The style of first quant I think is more vivid (which is the strength of this model, in my humble opinion).
But the larger quant actually knows what is happening significantly better (which I personally liked more).
Of course, there are quants in-between; I am yet to try them out, they may or may not feel nicer, IDK. =p
As to the model's weaknesses, I think these are: repetition, repetition (it arises after some time/messages), tendency to give dialogue replies with my own (even non-dialogue) words, overall confusion about characters and concepts (less with XTC and at higher quant), repetition (XTC helps a bit).
Overall: thank you for an unusual model! ^_^
All this is my personal opinion; opinions (and model usage) of different people can differ.
Why does XTC helps to stabilize some models (few; in my opinion)??? It isn't meant to. It is literally "specifically for creativity" type of sampler. And yet, sometimes a pinch of chaos is all you need, it seems. LLMs are like dark magic, I tell ya...
Thank you! This is a interesting review.
This model was a big experiment that was more likely to lobotomize the model as make it good, so glad it has turned out well (excluding the repetition).

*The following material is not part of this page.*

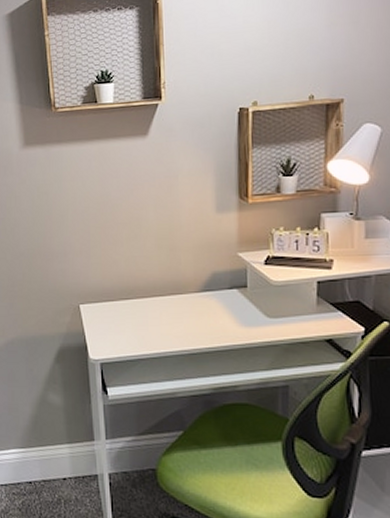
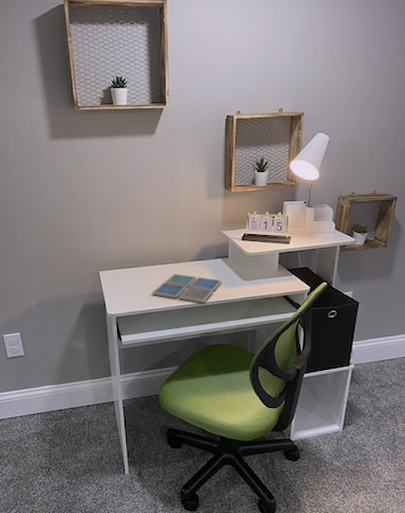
drink coaster: none [146,308,240,347] -> present [152,273,222,303]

The token probabilities on this are really weird, so that lines up with XTC I think. When I was checking to try and figure out repetition, it was quite often there was multiple high probability options that all looked stable that XTC would've been quite effective at picking (I think when XTC activates, it also stops the model from picking the super low probability options, thus why it might actually become more stable from it.)
I may try this experiment on another model that doesn't natively have the repetition issues in the future and see if I can re-create the oddly coherent chaotic experience without the downsides, or when I get the motivation to grow the dataset out.
Thank you for the explanation of XTC effects!